RECORDS:
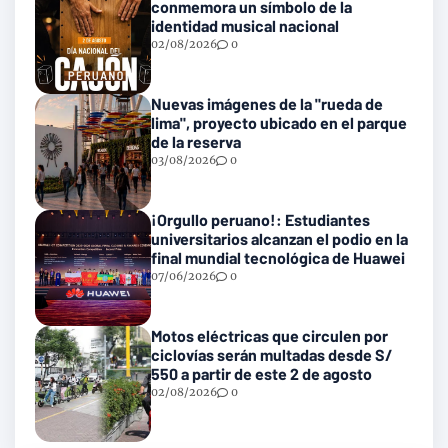
conmemora un símbolo de la
identidad musical nacional
02/08/2026
0
Nuevas imágenes de la "rueda de
lima", proyecto ubicado en el parque
de la reserva
03/08/2026
0
¡Orgullo peruano!: Estudiantes
universitarios alcanzan el podio en la
final mundial tecnológica de Huawei
07/06/2026
0
Motos eléctricas que circulen por
ciclovías serán multadas desde S/
550 a partir de este 2 de agosto
02/08/2026
0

TASK INSTRUCTIONS:
Set down all the data again exactly as above, pictures excluded.

THE COMPLETED TASK:
conmemora un símbolo de la
identidad musical nacional
02/08/2026
0
Nuevas imágenes de la "rueda de
lima", proyecto ubicado en el parque
de la reserva
03/08/2026
0
¡Orgullo peruano!: Estudiantes
universitarios alcanzan el podio en la
final mundial tecnológica de Huawei
07/06/2026
0
Motos eléctricas que circulen por
ciclovías serán multadas desde S/
550 a partir de este 2 de agosto
02/08/2026
0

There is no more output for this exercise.